Introduction:

The modern economy is inseparable from the production of energy from fossil fuels, which are hazardous and combustible by nature. The recent diesel spill by Russian company Norilsk Nickel in the Arctic, and the Gulf of Mexico oil spill in 2010 are both irreversible disasters that would cause permanent harm to the local environment and economy. Though a pipeline accident is an unlikely event, when it does occur, the economic and environmental damage are always alert to the fragility of our ecosystem and the destructive power of human behavior.

To reduce such incidents, the Pipeline and Hazardous Materials Safety Administration (PHMSA) operates under the US Department Transportation to enforce pipeline safety standards. All pipeline operators in the US are mandated to submit an incident report to PHMSA within 30 days of a pipeline incident or accident. Information on the operating facility, location, cause of the incident, remedial response, and remedial costs are collected. Therefore, we are interested in investigating what variables in an incident can result in higher remedial costs, while taking into consideration the different pipeline types and liquid types involved.

Methods:

We cleaned the raw PHMSA data containing pipeline incident reports from US pipeline operators from 2010 to 2017 to obtain the data in our analysis. The raw data contains 2795 observations with each observation representing one incident report. It contains over 48 variables that give detailed information on the pipeline operator, location, the operating facility, incident details, and injuries/fatalities information, etc. Since we are interested in what factors of each incident would influence the remedial costs, we filter out variables in the raw data such as location longitude/latitude and incident datetime, etc, which are non-essential to the purpose of our study.
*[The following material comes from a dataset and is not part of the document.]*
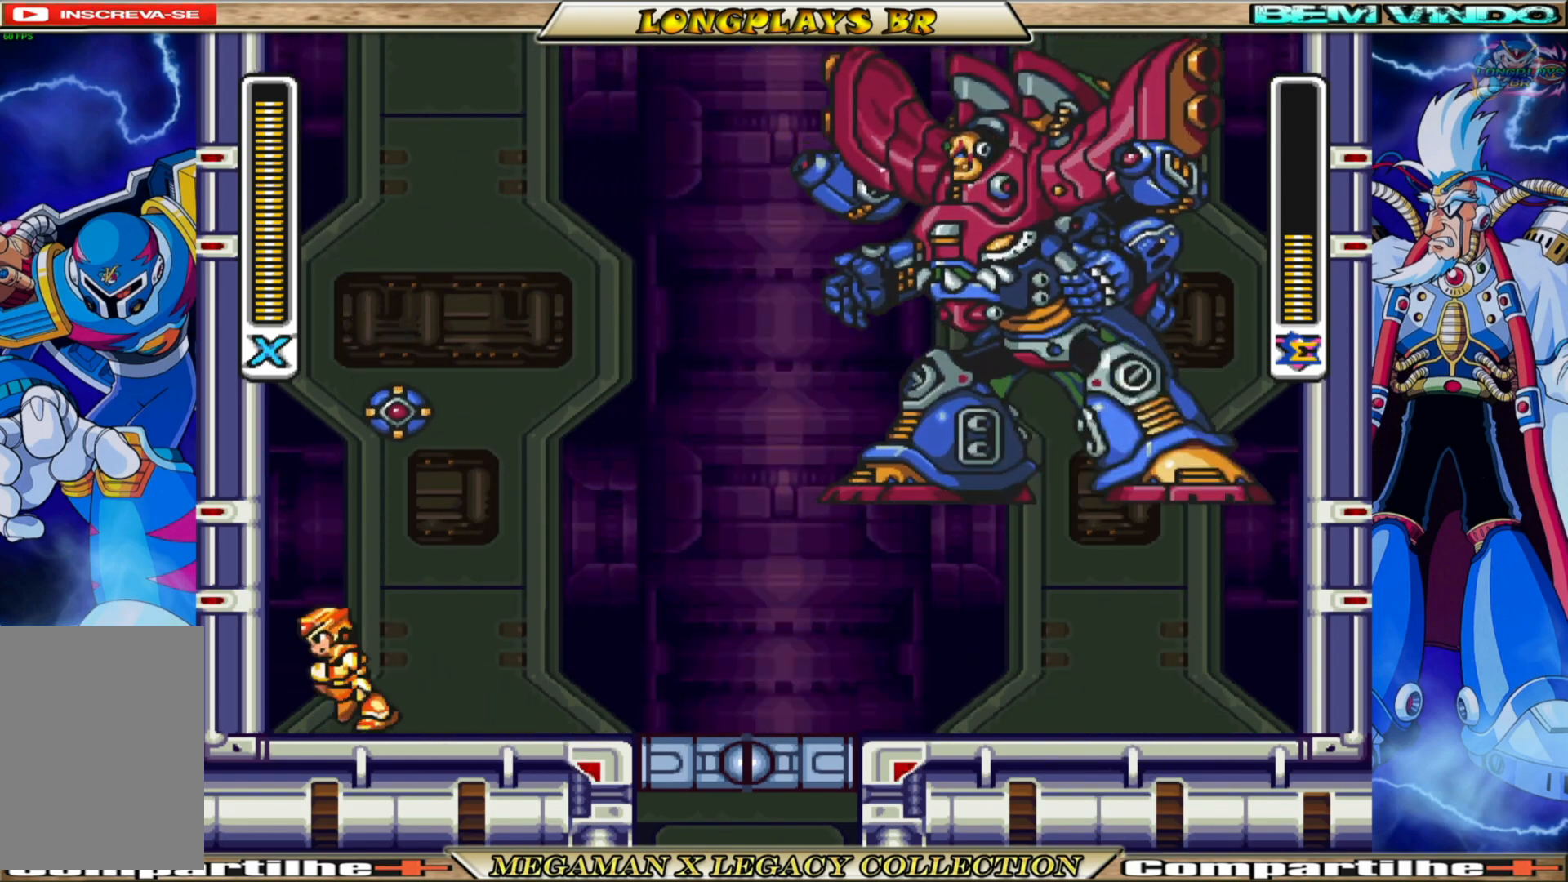
{"buttons": ["A", "B", "DPAD_LEFT"], "left_stick": "center", "right_stick": "center", "events": [[233, "A", "down"]]}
We also choose to filter out the variables that contain excessive 0 and N/A values such as number of fatalities, number of public evacuations. The raw data also presents a breakdown of the total remedial costs that includes public/private property damage costs, emergency response costs, environmental remediation costs, and other costs. For simplicity, we will take the sum of the costs of all four aspects above as the response we want to investigate. The cleaned dataset contains 2229 row.

In the analysis, we will use the log-transformed total costs as the response variable of interest since the distribution of total costs is heavily right-skewed. We will also log-transform explanatory variable Unintentional Release Barrel because of the right-skewness in its distribution. Considering both variables that need to be log-transformed contain 0 entries, we take the logarithm of each value plus a fudge factor of 1 so that the log transformed values are sound.

The following is a description of variables in the dataset:

Results:

Exploratory Data Analysis

Exploratory analysis reveals that before log transformation the total cost ranges from as little as no cost to a whopping 8 trillion dollars, which is eight times larger than the second most costly accident in the data. The median cost of all incidents is 26,064 dollars and the mean cost is 963,342 dollars. The difference between the mean and median costs suggest the distribution is right skewed. The log-transformed total costs logCost has a median of 10.168 units and a mean of 10.141. Unintentional releases also range from 0 to as large as 30,565 barrels. The log-transformed Unintentional release has a median of 1.224 and a mean of 2.031.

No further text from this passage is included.